Henrique J. C. de Oliveira, Os Meios Audiovisuais na Escola Portuguesa, 1996.

 

Gourevitch e Piaget e os audiovisuais

 

De há longa data que os meios audiovi­suais consti­tuem não apenas uma técnica aplicada ao ensino, mas também uma forma de documentação, ampliação e divulgação de conhecimentos. Embora nem sempre devida­mente considerados e aproveitados pelos professores, que frequentemente os vêem erradamente como uma dificuldade ou como um potencial substituto no desempenho da sua profissão, esquecendo que a componente humana jamais poderá ser substituída nas relações de ensino-aprendizagem, a verdade é que a sua utilização tem sido feita por diversos professores, a vários níveis, desde tempos remotos.

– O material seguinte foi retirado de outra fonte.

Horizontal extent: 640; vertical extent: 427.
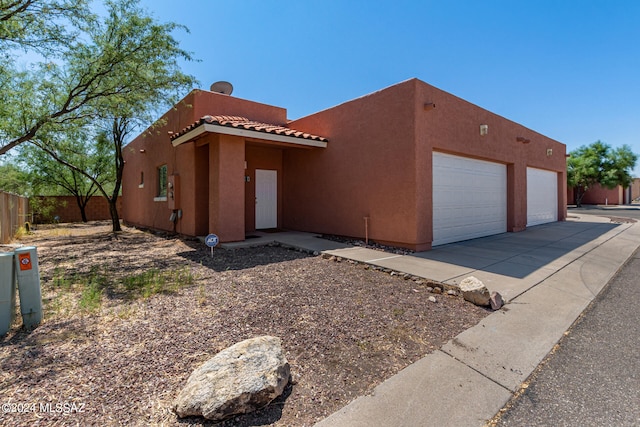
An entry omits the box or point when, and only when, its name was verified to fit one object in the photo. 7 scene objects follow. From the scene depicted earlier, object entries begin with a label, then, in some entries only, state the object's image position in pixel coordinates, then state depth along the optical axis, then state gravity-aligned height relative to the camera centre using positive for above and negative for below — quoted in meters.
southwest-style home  7.50 +1.12
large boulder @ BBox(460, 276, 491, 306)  4.09 -1.30
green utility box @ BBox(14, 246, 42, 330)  3.29 -0.93
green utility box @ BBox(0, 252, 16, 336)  3.11 -0.93
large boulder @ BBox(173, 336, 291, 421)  1.95 -1.30
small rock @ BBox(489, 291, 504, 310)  4.00 -1.38
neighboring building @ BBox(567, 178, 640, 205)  33.19 +0.63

Os meios audiovisuais apresentavam-se, inicialmente, um tanto rudimentares e de utilização bastante restrita: só alguns os utilizavam. Outros, manifestavam-lhe uma certa repulsa e viam-nos com desconfiança e receio. Viam-nos apenas como máquinas de imagens ou de sons e como uma forma pouco proveitosa de passar o tempo. A partir da década de 1940, verificou-se um enorme progresso tecnológico. A Segunda Grande Guerra, apesar dos aspectos negativos, levou o Homem a progredir consideravelmente do ponto de vista da Ciência e da Técnica. Ainda que postas inicialmente ao serviço da morte, as novas invenções sempre acabaram por revelar o seu aspecto positivo ao serviço da vida. Durante a guerra, os meios de comunicação, a rádio e o cinema, tomaram um elevado incremento. Além de funcionarem como um meio de propaganda e de manipulação de massas, impressionavam vincadamente as diferentes gerações de então. Permitiam-lhes com grande facilidade e rapidez assimilar os aconteci­mentos, permitiam-lhes estar ao corrente de tudo, impondo-se gradual e suces­sivamente à sociedade e facultando-lhe uma nova dimensão do mundo.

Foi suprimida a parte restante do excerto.